==== Material supplied ====

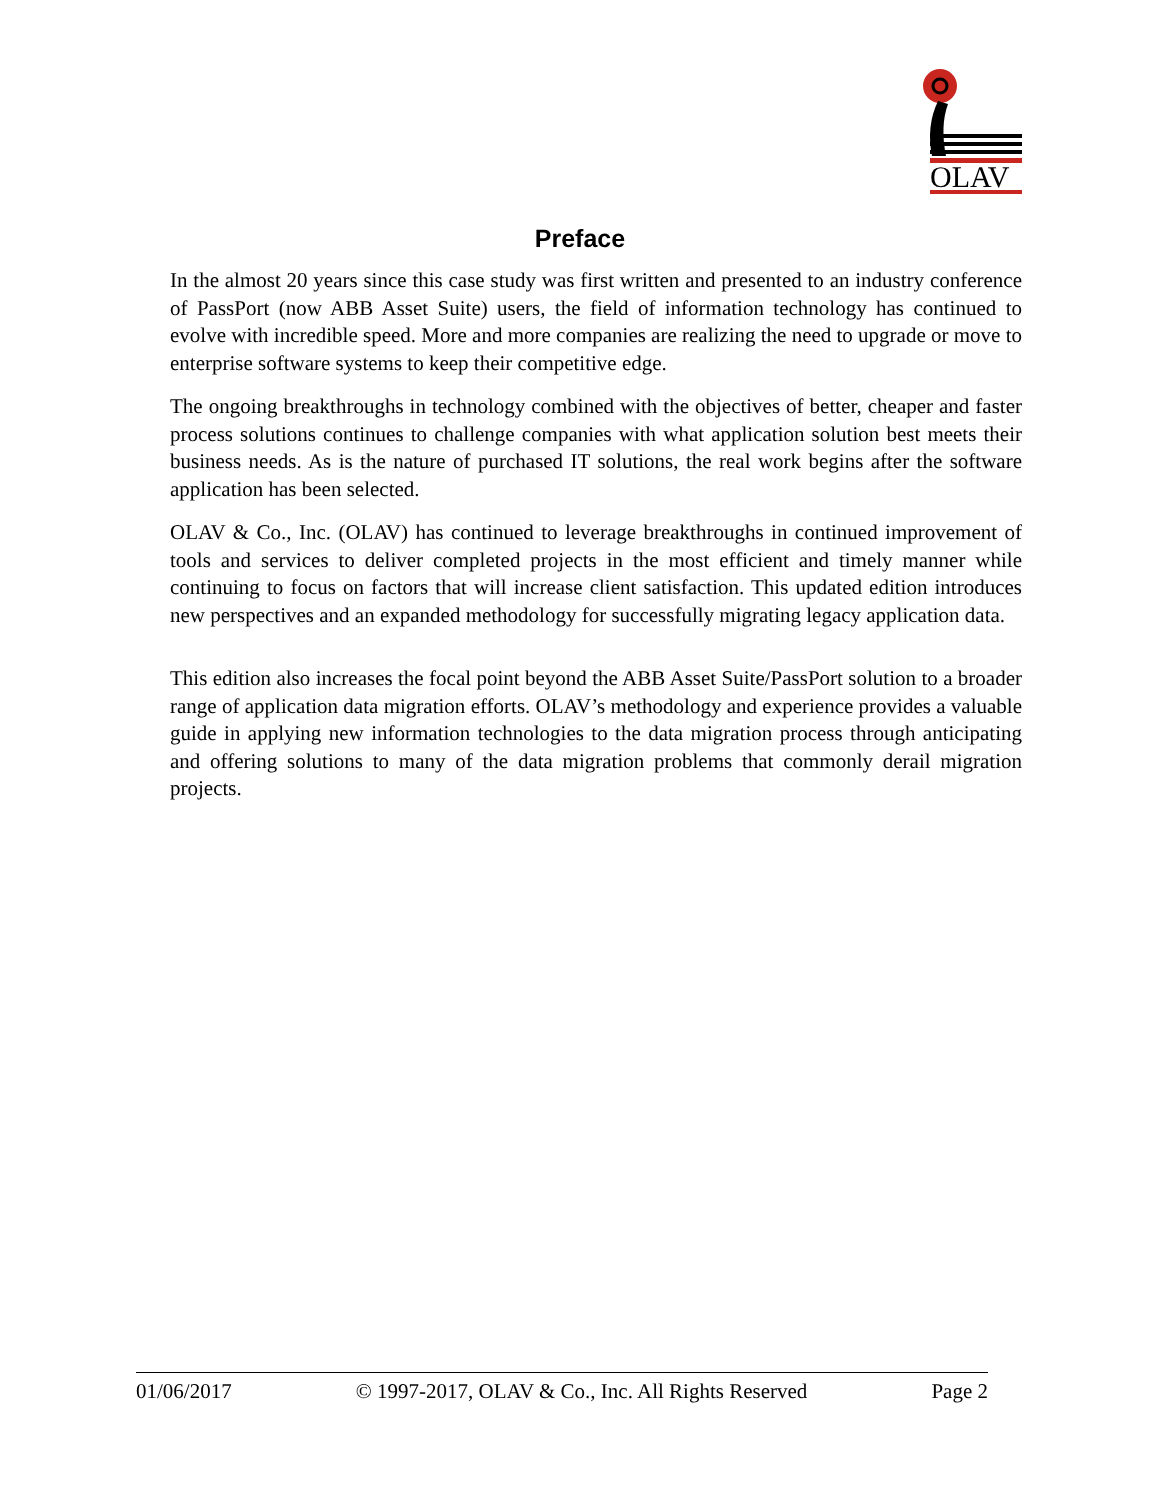OLAV
Preface
In the almost 20 years since this case study was first written and presented to an industry conference of PassPort (now ABB Asset Suite) users, the field of information technology has continued to evolve with incredible speed. More and more companies are realizing the need to upgrade or move to enterprise software systems to keep their competitive edge.
The ongoing breakthroughs in technology combined with the objectives of better, cheaper and faster process solutions continues to challenge companies with what application solution best meets their business needs. As is the nature of purchased IT solutions, the real work begins after the software application has been selected.
OLAV & Co., Inc. (OLAV) has continued to leverage breakthroughs in continued improvement of tools and services to deliver completed projects in the most efficient and timely manner while continuing to focus on factors that will increase client satisfaction. This updated edition introduces new perspectives and an expanded methodology for successfully migrating legacy application data.
This edition also increases the focal point beyond the ABB Asset Suite/PassPort solution to a broader range of application data migration efforts. OLAV’s methodology and experience provides a valuable guide in applying new information technologies to the data migration process through anticipating and offering solutions to many of the data migration problems that commonly derail migration projects.
01/06/2017 © 1997-2017, OLAV & Co., Inc. All Rights Reserved Page 2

====

» **Activity**:
Copy out nothing but the lines from the beginning of the records through the one that contains "In the almost". Skip the pictures.

» **Answer**:
OLAV
Preface
In the almost 20 years since this case study was first written and presented to an industry conference of PassPort (now ABB Asset Suite) users, the field of information technology has continued to evolve with incredible speed. More and more companies are realizing the need to upgrade or move to enterprise software systems to keep their competitive edge.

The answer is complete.